The statement detailed what happened after Trump falsely claimed the strait was open. Three container ships of different nationalities tried to enter the "Tehran toll booth " that morning. After receiving warnings from the Revolutionary Guard Navy, they were forced to turn back. The Revolutionary Guard emphasized the Strait of Hormuz is currently closed. Any vessels heading to or coming from ports of the United States, Israel, and their supporters are prohibited from passage. Attempts to transit without authorization face "severe measures."

The Revolutionary Guard emphasizes that the Strait of Hormuz remains closed, with all vessels bound for or departing from US, Israeli, and allied ports barred from passage.

The Revolutionary Guard emphasizes that the Strait of Hormuz remains closed, with all vessels bound for or departing from US, Israeli, and allied ports barred from passage.

According to Reuters, on March 26 Trump claimed in a cabinet meeting that he received a "gift" from Iran. He said that Iran, to demonstrate sincerity in negotiations, had allowed 10 oil tankers to pass through the Strait of Hormuz. Trump used this to validate his earlier claim that Iran is participating in negotiations and to suggest his judgment was correct.

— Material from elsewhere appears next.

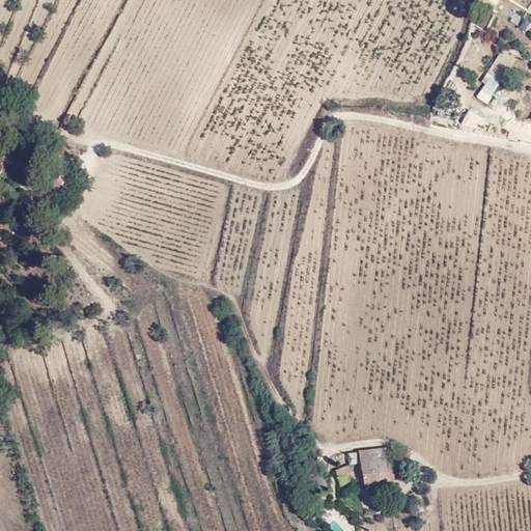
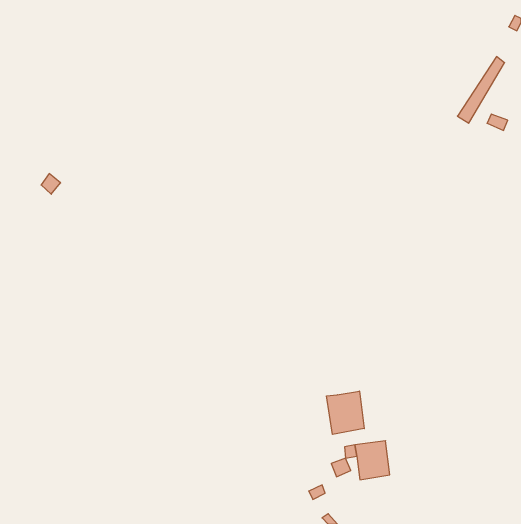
building: none -> [327,391,364,434]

Trump linked the release of tankers to Iran's acknowledgment of negotiations. Analysts see a clear pattern: Trump is trying to stabilize oil price volatility from the past month. He's extending deadlines to hold the line while downplaying market reactions by repeatedly calling dialogue with Iran "productive." Iran, meanwhile, has adopted a "you're anxious, I'm not" posture. It continues denying direct negotiations with the United States and reaffirms through Revolutionary Guard statements that the strait remains closed. It's using the Strait of Hormuz as leverage without signaling any willingness to open it.

On the same day, the United States and Iran released starkly conflicting accounts of strait conditions and negotiation progress. One side signaled that tanker releases and talks were moving forward in tandem; the other took concrete action to block vessel passage and reaffirmed its blockade stance. As global oil prices swung on the back of strait tensions, the divergent messaging made it harder for observers to gauge actual transit conditions and the direction of US-Iran relations.